Review of Midnight

Midnight (1939)
8/10
often hilarious story with some familiar themes
13 September 2005
Claudette Colbert wanders around Paris broke and in gold lame in "Midnight." She meets a cab driver and, finding herself attracted to him, she takes off. While he's organizing a city-wide cabbie search for her, she's at a private party and winds up at the Ritz as Baroness Czerny - which is his last name, chosen by her in a moment of panic. She is backed in all her lies by John Barrymore, in a wonderfully funny performance, who wants her to woo his wife's boyfriend away from her.

There are some familiar themes at work here - one is the suitor for hire and/or opportunity, used (with variations, of course) in "Her Cardboard Lover" and "Palm Beach Story," "Mannequin," and the affable, unambitious man who feels that by having nothing, he has everything, such as in "Magnificent Dope" and "You Can't Take it With You." That's the Ameche character. Knowing she could fall for him sends Colbert running - just as she ran from Joel McCrea in "Palm Beach Story." This hunger for money in some characters (usually women) and loathing of it (usually men) is a strange dichotomy than runs through several post-Depression, pre-war films.

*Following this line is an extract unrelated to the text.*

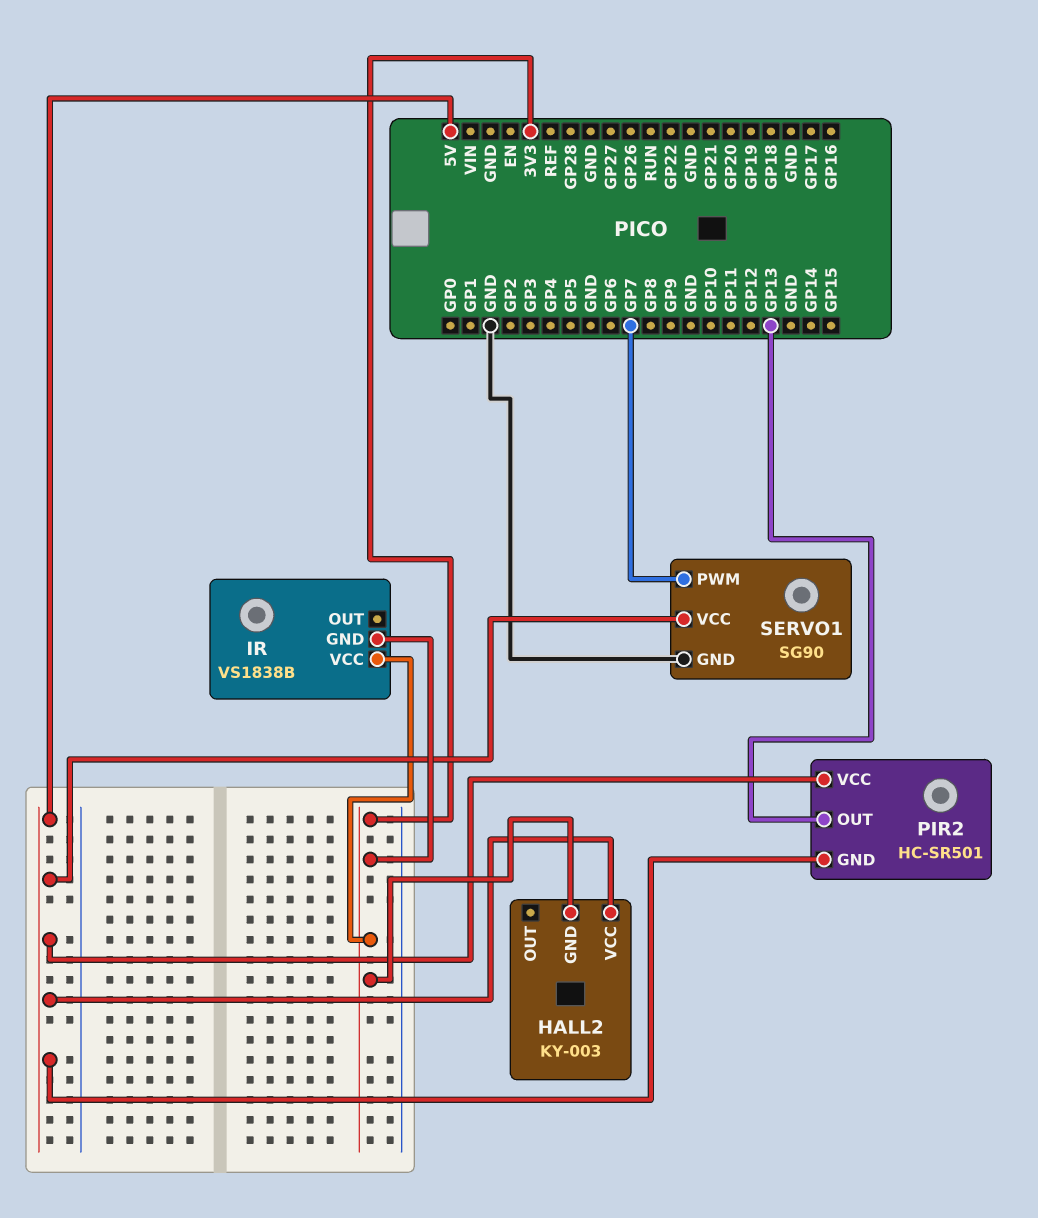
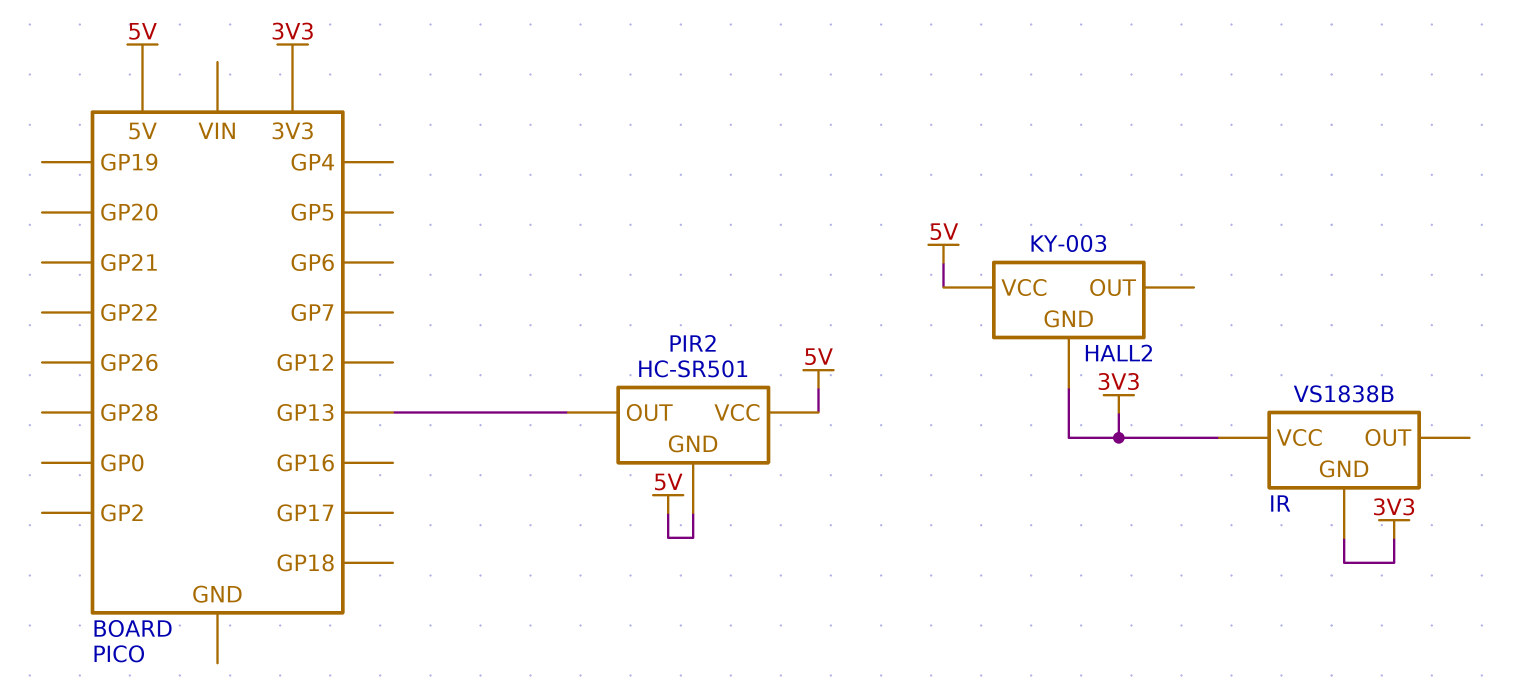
SERVO1: SG90 -> none
SERVO1 pin GND: GND -> none
SERVO1 pin PWM: GP7 -> none
SERVO1 pin VCC: 5V -> none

The handsome Czech leading man, Francis Lederer, plays Mary Astor's boyfriend who falls for Colbert. In 1929, when he made a film in Germany with Louise Brooks, Lederer couldn't speak a word of English. He lived to be nearly 101 and in his last years, taught at the American National Academy of Performing Arts, which he and his wife founded.

The funniest scene to me was a phone conversation between Barrymore and Colbert, in which she pretends she's talking to her sick daughter. But everyone is great in this movie, which is very funny and refreshing.